* **EXERCISE REQUIREMENTS**
[1] Answer these questions using the article about Sarah Pidgeon's psoriasis:
(a) In which video did Pidgeon talk about the incident?
(b) About how hot was it outside when she got the heat rash?
(c) What can aggravate her scalp?
[2] Can you carry on the article about Sarah Pidgeon's psoriasis from the point where it stops?

* **SOURCE DOCUMENT**
Sarah Pidgeon said a wardrobe mishap while filming Ryan Murphy's Love Story left her with a heat rash that turned into psoriasis across her body. The 29-year-old actor talked about the incident on Thursday, April 9, in a Vogue Beauty Secrets video, describing how the costume and the weather collided in a way that made the shoot far harder than it looked on screen.
“When we were shooting Love Story, we were out in Hyannis and I was wearing a cashmere turtleneck and jeans,” Pidgeon said. “I got a heat rash because it was like 90 degrees outside, and then that turned into psoriasis all over my body.” She said the condition shows up on her chest and tummy, adding, “It's really everywhere. It comes in waves, it'll go away, and you can always cover it up.”
The episode lands with extra force because Pidgeon has spoken before about psoriasis, including her scalp, which she discussed in a 2024 interview with Into the Gloss. She said her scalp can be aggravated by hair dye, a problem that mattered during the same role that required her to shift from long, dark brown hair to Carolyn Bessette Kennedy's blonde. Pidgeon portrayed Carolyn in Love Story, and the transformation was part of the job from the start.

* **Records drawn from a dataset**
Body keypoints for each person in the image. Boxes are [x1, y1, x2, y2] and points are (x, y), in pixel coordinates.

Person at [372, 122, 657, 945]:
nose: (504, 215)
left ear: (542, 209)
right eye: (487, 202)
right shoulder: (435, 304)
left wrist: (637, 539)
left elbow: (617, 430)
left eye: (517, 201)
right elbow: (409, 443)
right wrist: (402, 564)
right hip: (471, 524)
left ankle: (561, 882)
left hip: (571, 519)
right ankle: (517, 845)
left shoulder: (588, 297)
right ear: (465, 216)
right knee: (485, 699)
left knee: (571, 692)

* **TASK RESPONSES**
[1]
(a) A Vogue Beauty Secrets video
(b) About 90 degrees
(c) Hair dye

[2]
That hair change was not a quick salon refresh. Kari Hill said in March that taking Pidgeon from very dark hair to Carolyn’s blonde took over 20 hours in the first session alone, using her signature Foiled Cashmere technique and Schwarzkopf Professional BLONDME 9+ Premium Lightener. Hill said the process was deliberately precise: “We also have to be careful because I have psoriasis, and obviously it's quite an intense treatment, lightening such dark hair.” She added that the result was meant to feel controlled rather than casual, saying, “It is not a ‘lived-in’ look that has dominated our modern culture through techniques like balayage or hair painting.”
The contrast is plain enough. The role asked Pidgeon to become Carolyn Bessette Kennedy, but the transformation also had to work around a skin condition that can flare under stress and irritation. What she described on Thursday was not a beauty anecdote so much as a reminder that even a polished screen image can come with a cost the audience never sees.